Apesar de todas as teorias
intelectuais em moda, a criança necessita de um "clima" para receber:
o silêncio da sala, as luzes, a música. É necessário se recolher, estar atento.
Ela não é um simples aparelho receptor de imagens e palavras vazias. A criança
deve ser solicitada a participar ativamente de uma emoção total e não de uma
competição esportiva.
Nunca deixei de citar
a comovente participação de uma menininha de uns 8 anos num espetáculo de Pluft, o fantasminha, no TABLADO.

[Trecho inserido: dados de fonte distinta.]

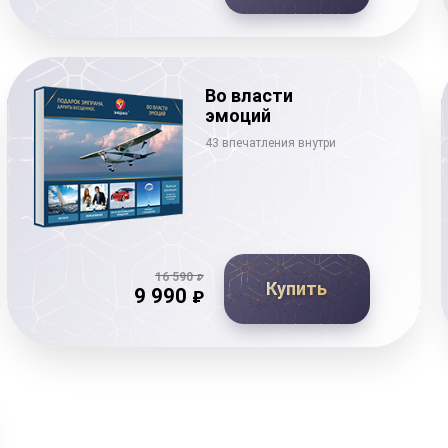
Во власти
эмоций
43 впечатления внутри
16 590
₽
Купить
9 990
₽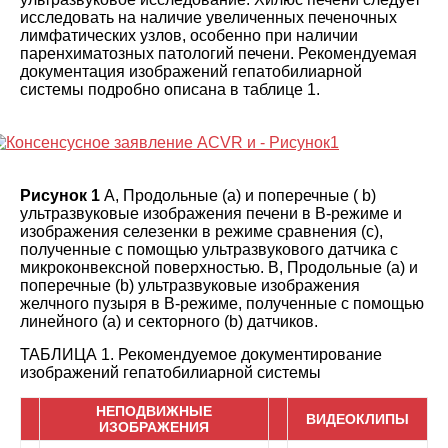
исследовать на наличие увеличенных печеночных
лимфатических узлов, особенно при наличии
паренхиматозных патологий печени. Рекомендуемая
документация изображений гепатобилиарной
системы подробно описана в таблице
1
.
Рисунок 1
А, Продольные (а) и поперечные ( b)
ультразвуковые изображения печени в B-режиме и
изображения селезенки в режиме сравнения (с),
полученные с помощью ультразвукового датчика с
микроконвексной поверхностью. B, Продольные (а) и
поперечные (b) ультразвуковые изображения
желчного пузыря в В-режиме, полученные с помощью
линейного (а) и секторного (b) датчиков.
ТАБЛИЦА 1.
Рекомендуемое документирование
изображений гепатобилиарной системы
НЕПОДВИЖНЫЕ
ВИДЕОКЛИПЫ
ИЗОБРАЖЕНИЯ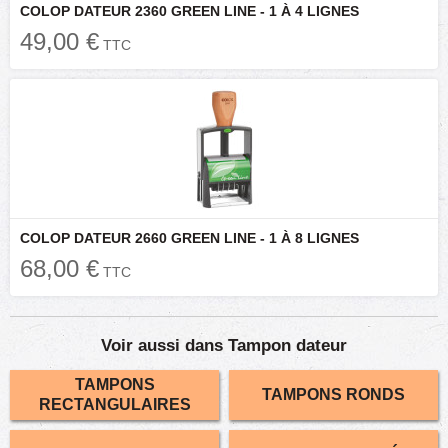
COLOP DATEUR 2360 GREEN LINE - 1 À 4 LIGNES
49,00 €
TTC
COLOP DATEUR 2660 GREEN LINE - 1 À 8 LIGNES
68,00 €
TTC
Voir aussi dans Tampon dateur
TAMPONS
TAMPONS RONDS
RECTANGULAIRES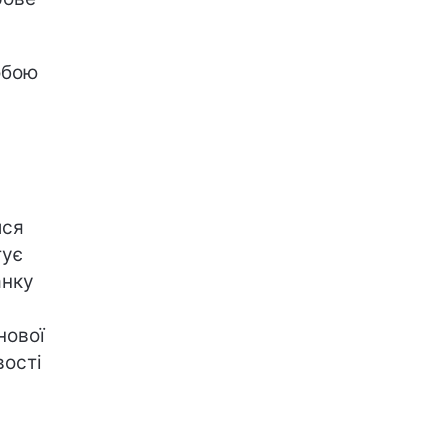
обою
ися
тує
анку
нової
вості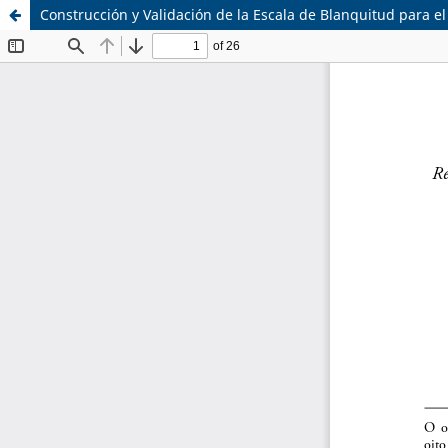
Construcción y Validación de la Escala de Blanquitud para el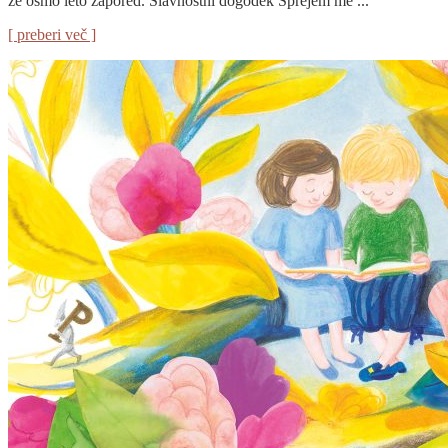
že osmo leto zapored. Slavnostni dogodek Sprejem me ...
[ preberi več ]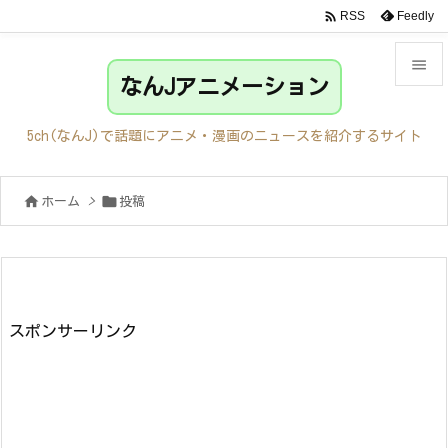

Feedly
RSS

なんJアニメーション

メニュ
5ch(なんJ)で話題にアニメ・漫画のニュースを紹介するサイト

サイド


ホーム
>
投稿

前へ

次へ

検索
スポンサーリンク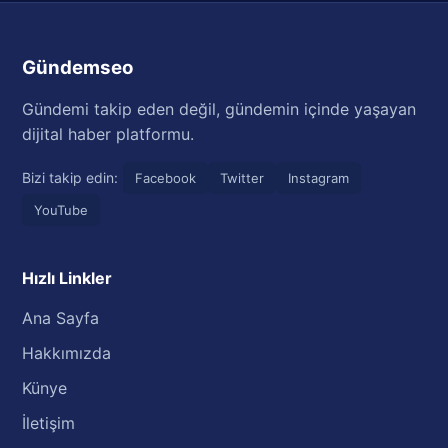
Gündemseo
Gündemi takip eden değil, gündemin içinde yaşayan
dijital haber platformu.
Bizi takip edin:
Facebook
Twitter
Instagram
YouTube
Hızlı Linkler
Ana Sayfa
Hakkımızda
Künye
İletişim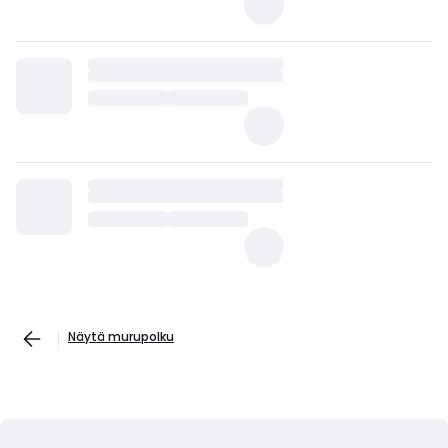
Näytä murupolku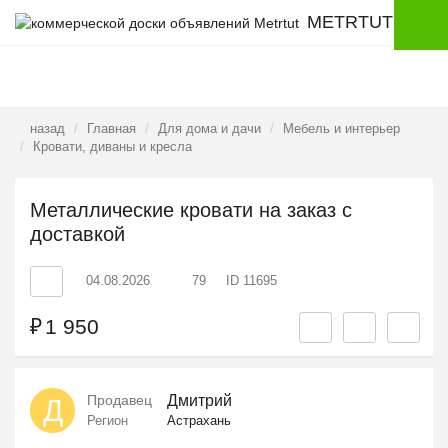
METRTUT
назад
Главная
Для дома и дачи
Мебель и интерьер
Кровати, диваны и кресла
Металлические кровати на заказ с
доставкой
04.08.2026
79
ID 11695
₽
1 950
Продавец
Дмитрий
Д
Регион
Астрахань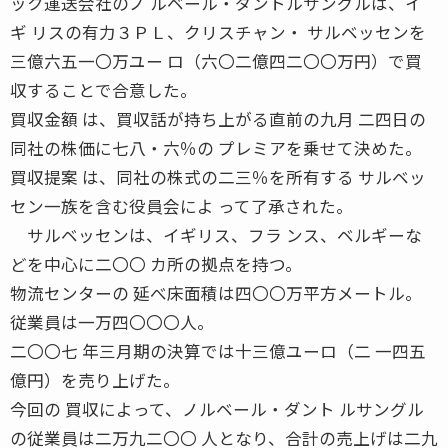
ック運送会社のノ ルベール・ダントルサングルは、イ
ギ リスの有力３ＰＬ、クリスチャン・ サルベッセンを
三億六五一〇万ユー ロ（六〇二億四二〇〇万円）で買
収することで合意した。
買収金額 は、買収話が持ち上がる直前の九月 二四日の
同社の株価に七八・六％の プレミアを乗せて決めた。
買収提案 は、同社の株式の二三％を所有する サルベッ
セン一族を含む役員会によ って了承された。
サルベッセンは、イギリス、フラ ンス、ベルギーな
どを中心に二〇〇 カ所の拠点を持つ。
物流センターの 延べ床面積は四〇〇万平方メートル。
従業員は一万四〇〇〇人。
二〇〇七 年三月期の決算では十三億ユーロ（二 一四五
億円）を売り上げた。
今回の 買収によって、ノルベール・ダント ルサングル
の従業員は二万九二〇〇 人となり、合計の売上げは二九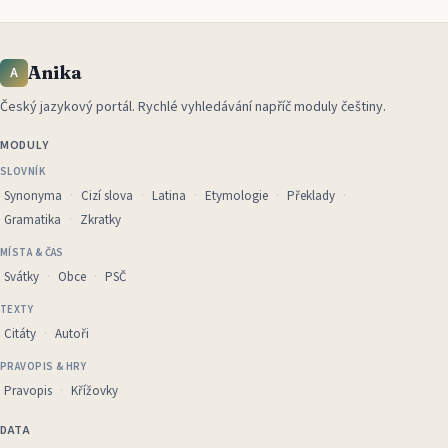
Anika
A
Český jazykový portál
.
Rychlé vyhledávání napříč moduly češtiny.
MODULY
SLOVNÍK
Synonyma
Cizí slova
Latina
Etymologie
Překlady
Gramatika
Zkratky
MÍSTA & ČAS
Svátky
Obce
PSČ
TEXTY
Citáty
Autoři
PRAVOPIS & HRY
Pravopis
Křížovky
DATA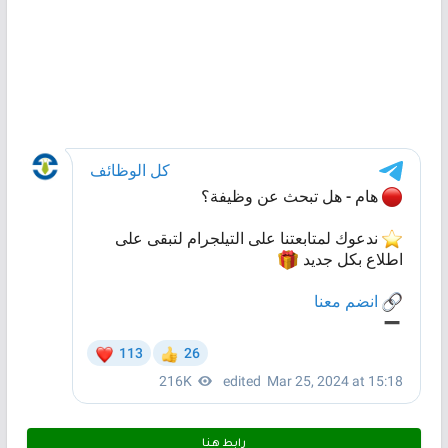
رابط هـنـا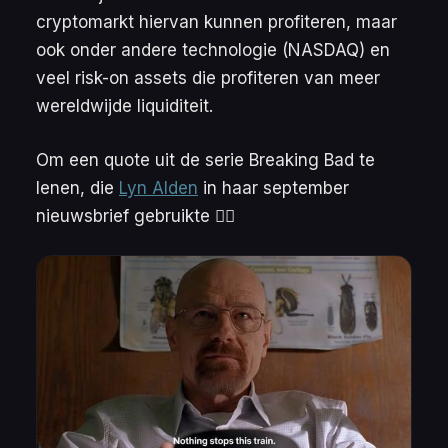
cryptomarkt hiervan kunnen profiteren, maar
ook onder andere technologie (NASDAQ) en
veel
risk-on assets
die profiteren van meer
wereldwijde liquiditeit.
Om een quote uit de serie
Breaking Bad
te
lenen, die
Lyn Alden
in haar september
nieuwsbrief gebruikte 👇🏻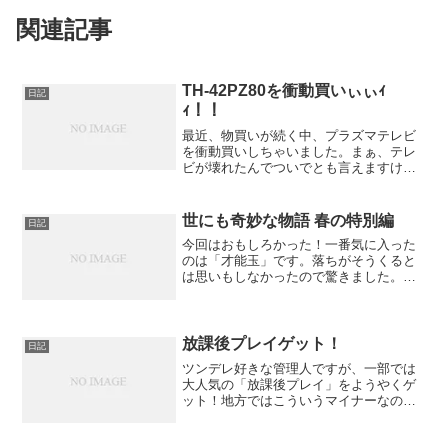
関連記事
TH-42PZ80を衝動買いぃぃｨ
日記
ｨ！！
最近、物買いが続く中、プラズマテレビ
を衝動買いしちゃいました。まぁ、テレ
ビが壊れたんでついでとも言えますけど
ね。写真はなんかうまく撮れませんでし
た。テレビを撮るのって難しい。で、買
ったTH-42PZ80ですが、ちょっとGear of
世にも奇妙な物語 春の特別編
日記
War...
今回はおもしろかった！一番気に入った
のは「才能玉」です。落ちがそうくると
は思いもしなかったので驚きました。最
近の特別編は妙にウケをねらった路線が
多くてがっかりしていたのですが今回は
すべての話の終わりがひねってあった
り、後味が悪かったりと「世...
放課後プレイゲット！
日記
ツンデレ好きな管理人ですが、一部では
大人気の「放課後プレイ」をようやくゲ
ット！地方ではこういうマイナーなのは
まったく売ってないので注文したわけで
す。・・・なにこのニヤニヤ漫画ｗｗｗ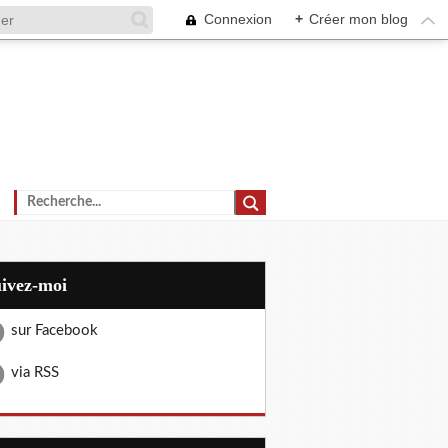
Connexion
+
Créer mon blog
uivez-moi
sur Facebook
via RSS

Quando a mãe do fantasminha perdia tempo, falando ao telefone coisas inúteis
com a prima Bolha, enquanto Maribel estava em perigo, Pluft vira-se para a
platéia e confessa aflito que aquele era o único defeito de sua mãe. A menina
se levanta na platéia e, no meio de total silêncio, grita solidária, comovida:
"Não liga não, Pluft, minha mãe também é assim..."
Aquela menina estava
realmente se comunicando e se identificando. O problema de
Pluft era o dela e assim ela não estava mais só. A tensão em relação à sua mãe
estava sendo aliviada através da história de Pluft. O teatro estava lhe dando a
oportunidade de descobrir, através de uma emoção, os próprios anseios e
problemas.
Na mesma peça, quando Pluft,
extasiado ante o choro da menina Maribel, vira-se para a mãe e diz: "Veja,
mamãe, a menina está derramando o mar todo pelos olhos", ouvimos de quase
todos os espectadores um "Ahhh!". A satisfação do apelo poético da
imagem recebida, penetrava através dos sentidos, e se manifestava nesse
"Ahhh!". Não é preciso explicar com palavras a imagem...se o público
está atento, a comunicação se faz, isto é, comunicação verdadeira, alimento
pedido pela sensibilidade do espectador. Estaremos, então, comunicando e não
impingindo, forçando um público a nos aceitar ou aceitar nossas idéias, por
melhores que elas sejam.
_________________________O presente artigo, aqui um pouquinho reduzido, consta da revista Cadernos de Teatro nº 52/1972, edição já esgotada.